Dose-Response Trial of Pregabalin Add-On Therapy in Patients with Partial Seizures
Abstract number :
L.05
Submission category :
Year :
2000
Submission ID :
394
Source :
www.aesnet.org
Presentation date :
12/2/2000 12:00:00 AM
Published date :
Dec 1, 2000, 06:00 AM
Authors :
Jacqueline A French, Michael JR Malicsi, Alan R Kugler, Lloyd E Knapp, Kathryn A Laughlin, Howard N Bockbrader, Susan K Romine, Jeffery L Robbins, Elizabeth A Garofalo, Pregabalin 1008-034/-035 Study Group, Univ of Pennsylvania, Philadelphia, PA; Pfizer G
RATIONALE: Pregabalin, an analogue of the mammalian neurotransmitter GABA, is a novel CNS compound with anticonvulsant activity. This trial evaluated the dose-response relationship of efficacy and safety of pregabalin administered twice-daily (BID) as add-on treatment in reducing seizure frequency in patients with partial seizures. METHODS:_ This 80-center, double-blind, parallel-group study consisted of an 8-week baseline and a 12-week double-blind phase. Eligible patients on 1-3 AEDs were randomized to 1 of 5 treatment groups (50, 150, 300, and 600 mg/day pregabalin or placebo administered BID) with no titration. Efficacy assessments evaluated partial seizure frequency reductions from baseline using symmetrized percent change (RRatio) and responder rate (? 50% seizure reduction). Pharmacokinetic parameters were estimated. RESULTS: There were 453 ITT patients. Median baseline seizure rate was 10/month.
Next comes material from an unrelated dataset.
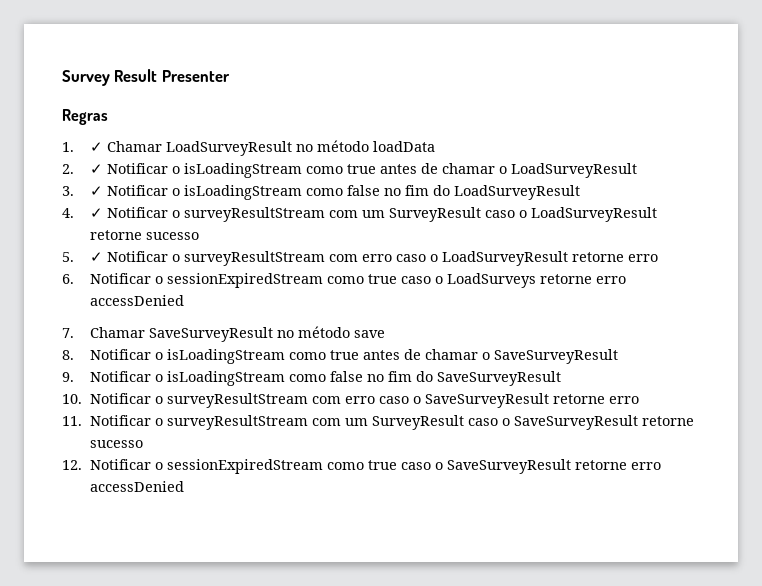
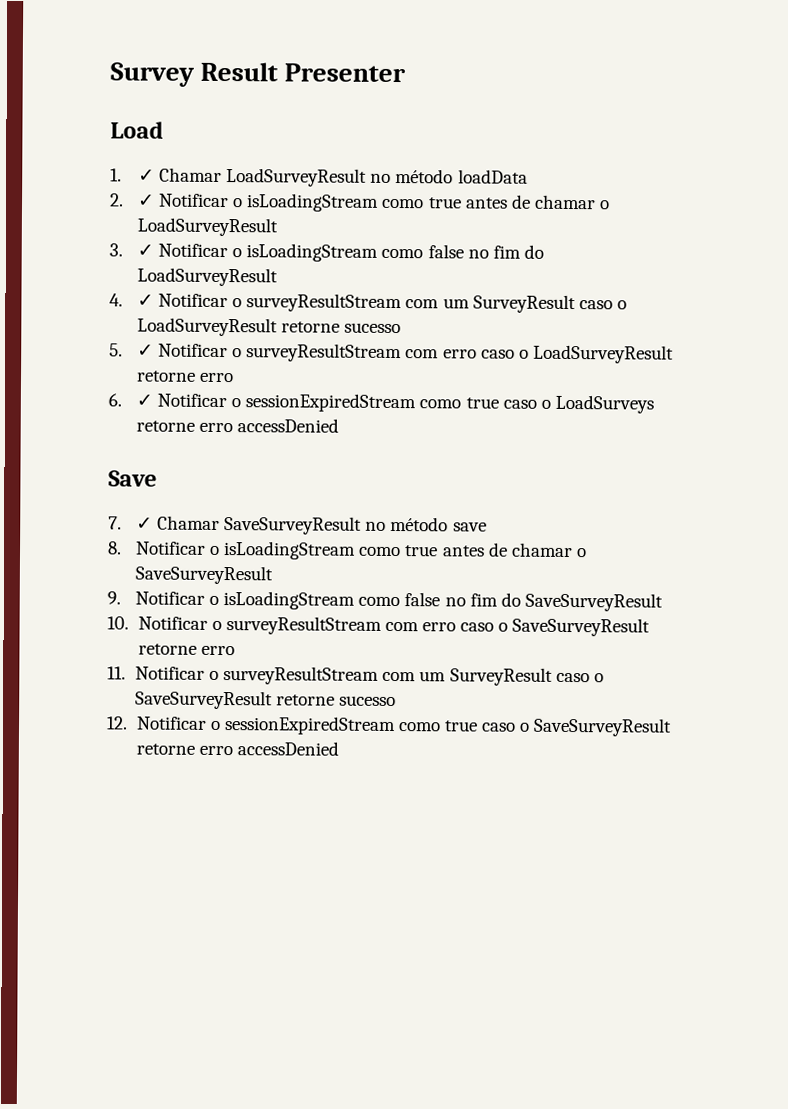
[62,109,108,125] Regras -> [110,121,164,139] Load
(74, 279) none -> [135,394,153,407] ✓
(185, 300) none -> [108,470,157,487] // Save
(74, 333) none -> [135,517,153,530] ✓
Seizure reductions from baseline were 7, 12, 34, 44, and 54%, responder rates were 14, 15, 31, 40, and 51%, and withdrawal rates due to adverse events were 5, 7, 1, 14, and 24% for the placebo (n=100), 50 (n=88), 150 (n=86), 300 (n=90), and 600 (n=89) mg/day pregabalin groups, respectively. The 150, 300, and 600 mg/day pregabalin groups showed statistically significantly greater reductions in seizures (p?0.0001) and greater responder rates compared to the placebo group. There was a favorable and statistically significant (p?0.001) dose-response trend in RRatio and responder rate. Pregabalin was well tolerated. Dizziness and somnolence were the most common adverse events, and their incidence was dose-related. Pregabalin pharmacokinetics are dose-proportional and predictable. CONCLUSIONS: Pregabalin 150, 300, and 600 mg/day administered BID are all highly effective as add-on therapy when compared to placebo, exhibiting a clear dose-response in seizure frequency reduction and responder rate. Pregabalin treatment was well tolerated. These results indicate pregabalin may be initiated without titration at 150 mg/day administered BID. Dosage may be increased subsequently based upon individual patient response and tolerability.